Github Repo / PIP Library

The python code (as a pip package) is now on this Github repo under the AGPLv3 (GNU Affero General Public License). That way its easy to install and use the library for future plots; and with the GNU license, it’s free to reuse and modify for inclusion as a gallery example or plotting library code, etc.

Example Colab Notebook

There’s an example notebook in Google-Colab, to see a working example of install and creating the split-bar plot for various datasets.

Installation via Pip:

(Use !pip for notebook installations, Jupyter, Colab, etc.)

pip install git+https://github.com/pmdscully/plot_split_bar.git

Example : Usage with Global CO2 emissions from fossil-fuel data:

Source of dataset

from splitbar import plot_split_bar
import pandas as pd
import numpy as np

df = pd.read_csv('https://github.com/owid/co2-data/raw/master/owid-co2-data.csv')
columns1 = ['year','oil_co2','coal_co2','gas_co2','other_industry_co2','cement_co2','flaring_co2','trade_co2',]
data = df[(df['country']=='World') & (df['year']>=2005)][columns1].set_index('year').iloc[::-1]

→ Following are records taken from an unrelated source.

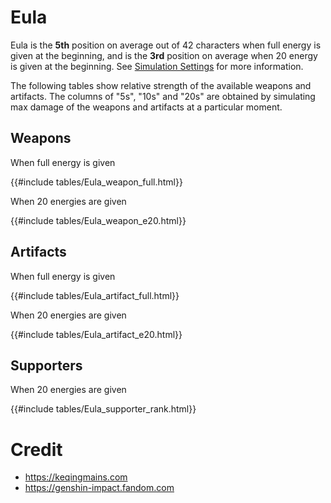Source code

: # Eula

Eula is the **5th** position on average out of 42
characters when full energy is given at the beginning, and is the
**3rd** position on average when 20 energy is given at the
beginning. See [Simulation Settings](./simulation_settings.md) for more
information.

The following tables show relative strength of the available weapons and
artifacts. The columns of "5s", "10s" and "20s" are obtained by
simulating max damage of the weapons and artifacts at a particular
moment.

## Weapons

When full energy is given

{{#include tables/Eula_weapon_full.html}}

When 20 energies are given

{{#include tables/Eula_weapon_e20.html}}

## Artifacts

When full energy is given

{{#include tables/Eula_artifact_full.html}}

When 20 energies are given

{{#include tables/Eula_artifact_e20.html}}

## Supporters

When 20 energies are given

{{#include tables/Eula_supporter_rank.html}}

# Credit

- <https://keqingmains.com>
- <https://genshin-impact.fandom.com>
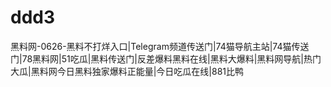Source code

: # ddd3
黑料网-0626-黑料不打烊入口|Telegram频道传送门|74猫导航主站|74猫传送门|78黑料网|51吃瓜|黑料传送门|反差爆料黑料在线|黑料大爆料|黑料网导航|热门大瓜|黑料网今日黑料独家爆料正能量|今日吃瓜在线|881比鸭

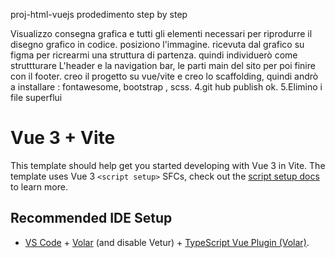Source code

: 
proj-html-vuejs
prodedimento step by step

Visualizzo consegna grafica e tutti gli elementi necessari per riprodurre il disegno grafico in codice.
posiziono l'immagine. ricevuta dal grafico su figma per ricrearmi una struttura di partenza.
quindi individuerò come struttturare L'header e la navigation bar,
le parti main del sito per poi finire con il footer.
creo il progetto su vue/vite e creo lo scaffolding, quindi andrò a installare :
fontawesome, bootstrap , scss.
4.git hub publish ok.
5.Elimino i file superflui





# Vue 3 + Vite

This template should help get you started developing with Vue 3 in Vite. The template uses Vue 3 `<script setup>` SFCs, check out the [script setup docs](https://v3.vuejs.org/api/sfc-script-setup.html#sfc-script-setup) to learn more.

## Recommended IDE Setup

- [VS Code](https://code.visualstudio.com/) + [Volar](https://marketplace.visualstudio.com/items?itemName=Vue.volar) (and disable Vetur) + [TypeScript Vue Plugin (Volar)](https://marketplace.visualstudio.com/items?itemName=Vue.vscode-typescript-vue-plugin).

plot_split_bar(data=data.to_numpy(), 
               rows=data.index, 
               columns=[c.replace('_',' ').title().replace('Co2','\nCO2') for c in data.columns], 
               precision=1,
               fn_suffix='world_co2',
               lower_caption='Data on CO2 and Greenhouse Gas Emissions by Our World in Data. World data 2005 to 2022.',
               fig_size=(7, 3),
               WRITE=True
              )

Output:

Additional Info on how to use:

Control the proportions of the plot:
- For different sized dataset, the Matplotlib fig_size (function argument) needs to be reset to make the plot image appear in good proportion.
Use a dataset with more than 7 columns:
- The `colors` argument is currently set with seven(RGB) colors, so for more than seven columns, we need to replace that with an array from a colormap. Here’s some code to generate a new RGBA array:

import matplotlib
n = 9
colormap_name = ['cool','Wistia','viridis','Spectral','plasma','RdBu','bwr','seismic','hsv'][2]
cmap = matplotlib.colormaps[colormap_name]
bounds = range(n)
norm = matplotlib.colors.BoundaryNorm(bounds, cmap.N, extend='both')
colors = matplotlib.cm.ScalarMappable(norm=norm, cmap=cmap).to_rgba(bounds)

Reflections / Limitations

The implementation does not quite have all the components of the datawrapper.de visualization, such as the legend positioning and column headings, etc. The Roboto font is a nice choice by dw, however it’s not always available with matplotlib/ anaconda / Python-distributions; so that’s an optional extra (default_font argument).

I hope others might pick the code as a starting point and improve from there. Good luck!